Dataset items:
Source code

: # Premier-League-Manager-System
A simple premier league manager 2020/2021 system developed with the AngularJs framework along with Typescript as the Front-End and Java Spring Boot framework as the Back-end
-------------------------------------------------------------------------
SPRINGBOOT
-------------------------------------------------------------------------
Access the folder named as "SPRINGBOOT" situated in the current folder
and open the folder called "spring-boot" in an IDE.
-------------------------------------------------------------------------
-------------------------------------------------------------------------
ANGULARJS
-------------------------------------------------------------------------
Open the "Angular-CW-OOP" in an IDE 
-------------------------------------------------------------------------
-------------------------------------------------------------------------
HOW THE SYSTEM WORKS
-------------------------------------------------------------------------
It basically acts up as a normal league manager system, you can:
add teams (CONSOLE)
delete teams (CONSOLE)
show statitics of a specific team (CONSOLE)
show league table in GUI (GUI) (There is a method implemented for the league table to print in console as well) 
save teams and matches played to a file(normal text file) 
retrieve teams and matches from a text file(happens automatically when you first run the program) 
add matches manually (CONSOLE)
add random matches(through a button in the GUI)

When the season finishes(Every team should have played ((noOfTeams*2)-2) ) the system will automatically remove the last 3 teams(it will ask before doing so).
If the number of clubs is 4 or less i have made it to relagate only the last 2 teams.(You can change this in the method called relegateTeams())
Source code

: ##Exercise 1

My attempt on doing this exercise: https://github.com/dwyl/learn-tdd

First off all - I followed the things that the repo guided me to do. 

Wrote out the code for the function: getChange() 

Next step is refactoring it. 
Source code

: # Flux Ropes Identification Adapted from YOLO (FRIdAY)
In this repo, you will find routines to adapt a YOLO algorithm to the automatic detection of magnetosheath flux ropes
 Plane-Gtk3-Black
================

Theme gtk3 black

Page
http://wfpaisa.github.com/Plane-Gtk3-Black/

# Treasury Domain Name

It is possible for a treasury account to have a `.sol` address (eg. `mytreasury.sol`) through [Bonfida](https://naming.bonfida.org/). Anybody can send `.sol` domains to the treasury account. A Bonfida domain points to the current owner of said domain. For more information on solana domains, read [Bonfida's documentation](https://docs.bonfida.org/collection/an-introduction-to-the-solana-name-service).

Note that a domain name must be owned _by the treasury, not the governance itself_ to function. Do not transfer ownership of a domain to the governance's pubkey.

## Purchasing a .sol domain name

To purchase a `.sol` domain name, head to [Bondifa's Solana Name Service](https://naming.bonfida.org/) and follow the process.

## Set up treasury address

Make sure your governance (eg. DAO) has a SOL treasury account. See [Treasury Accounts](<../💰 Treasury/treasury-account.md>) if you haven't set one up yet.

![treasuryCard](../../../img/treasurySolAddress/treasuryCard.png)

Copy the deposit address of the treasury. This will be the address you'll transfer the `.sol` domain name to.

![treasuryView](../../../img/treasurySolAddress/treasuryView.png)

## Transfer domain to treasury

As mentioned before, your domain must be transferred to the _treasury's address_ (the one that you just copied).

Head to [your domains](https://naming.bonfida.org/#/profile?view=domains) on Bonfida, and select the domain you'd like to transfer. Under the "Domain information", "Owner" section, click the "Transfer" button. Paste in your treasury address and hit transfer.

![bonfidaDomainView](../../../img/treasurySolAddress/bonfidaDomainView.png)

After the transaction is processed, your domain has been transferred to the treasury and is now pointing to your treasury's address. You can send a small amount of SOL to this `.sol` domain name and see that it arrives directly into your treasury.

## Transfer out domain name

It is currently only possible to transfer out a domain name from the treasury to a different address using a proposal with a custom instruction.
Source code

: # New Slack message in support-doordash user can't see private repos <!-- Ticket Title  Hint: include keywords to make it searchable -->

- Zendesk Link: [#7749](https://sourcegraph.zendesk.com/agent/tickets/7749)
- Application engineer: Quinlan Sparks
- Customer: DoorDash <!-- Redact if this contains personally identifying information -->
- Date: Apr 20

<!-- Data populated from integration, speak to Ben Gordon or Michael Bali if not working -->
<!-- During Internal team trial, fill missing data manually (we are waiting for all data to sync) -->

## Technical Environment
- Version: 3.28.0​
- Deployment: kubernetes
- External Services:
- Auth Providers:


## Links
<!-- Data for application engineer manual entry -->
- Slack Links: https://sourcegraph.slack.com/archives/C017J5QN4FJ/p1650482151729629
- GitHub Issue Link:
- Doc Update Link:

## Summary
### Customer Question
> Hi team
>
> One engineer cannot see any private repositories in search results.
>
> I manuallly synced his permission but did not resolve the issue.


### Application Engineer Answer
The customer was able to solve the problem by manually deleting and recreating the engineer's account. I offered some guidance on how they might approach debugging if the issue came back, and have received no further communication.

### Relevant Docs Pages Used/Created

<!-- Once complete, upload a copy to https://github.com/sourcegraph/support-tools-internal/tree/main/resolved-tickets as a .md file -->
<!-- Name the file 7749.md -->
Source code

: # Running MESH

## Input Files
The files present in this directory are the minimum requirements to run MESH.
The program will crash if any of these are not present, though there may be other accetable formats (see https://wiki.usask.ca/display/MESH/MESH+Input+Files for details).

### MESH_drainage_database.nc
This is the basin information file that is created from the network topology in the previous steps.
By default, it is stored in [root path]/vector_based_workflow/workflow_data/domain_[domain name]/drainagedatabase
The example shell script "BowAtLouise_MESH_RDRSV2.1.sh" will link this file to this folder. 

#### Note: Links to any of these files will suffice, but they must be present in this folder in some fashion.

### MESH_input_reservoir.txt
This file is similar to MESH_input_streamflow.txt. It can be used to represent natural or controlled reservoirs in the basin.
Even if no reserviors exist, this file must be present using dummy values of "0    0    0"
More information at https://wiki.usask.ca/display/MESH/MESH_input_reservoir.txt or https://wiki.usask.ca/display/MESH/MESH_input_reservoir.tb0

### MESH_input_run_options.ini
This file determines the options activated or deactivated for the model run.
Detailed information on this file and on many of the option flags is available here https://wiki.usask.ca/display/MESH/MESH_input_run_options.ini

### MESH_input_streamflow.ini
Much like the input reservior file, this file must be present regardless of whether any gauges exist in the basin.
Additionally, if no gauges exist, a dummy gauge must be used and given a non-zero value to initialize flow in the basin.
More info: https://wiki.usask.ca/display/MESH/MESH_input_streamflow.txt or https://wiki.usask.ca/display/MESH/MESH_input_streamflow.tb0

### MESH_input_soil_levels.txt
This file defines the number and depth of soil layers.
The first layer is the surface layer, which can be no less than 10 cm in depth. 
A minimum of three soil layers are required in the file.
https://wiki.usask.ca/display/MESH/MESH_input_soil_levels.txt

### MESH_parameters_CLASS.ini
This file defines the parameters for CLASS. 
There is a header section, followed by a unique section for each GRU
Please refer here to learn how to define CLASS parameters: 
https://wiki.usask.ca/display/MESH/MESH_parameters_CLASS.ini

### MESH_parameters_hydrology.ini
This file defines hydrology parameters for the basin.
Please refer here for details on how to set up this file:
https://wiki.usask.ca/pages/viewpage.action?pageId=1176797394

◆ **ABOUT THIS TASK**
From the entries above, restate word for word the lines from the line containing "Detailed information on" to the line containing "This file defines the number", both ends included, and nothing more.

◆ **FINAL ANSWER**
Detailed information on this file and on many of the option flags is available here https://wiki.usask.ca/display/MESH/MESH_input_run_options.ini

### MESH_input_streamflow.ini
Much like the input reservior file, this file must be present regardless of whether any gauges exist in the basin.
Additionally, if no gauges exist, a dummy gauge must be used and given a non-zero value to initialize flow in the basin.
More info: https://wiki.usask.ca/display/MESH/MESH_input_streamflow.txt or https://wiki.usask.ca/display/MESH/MESH_input_streamflow.tb0

### MESH_input_soil_levels.txt
This file defines the number and depth of soil layers.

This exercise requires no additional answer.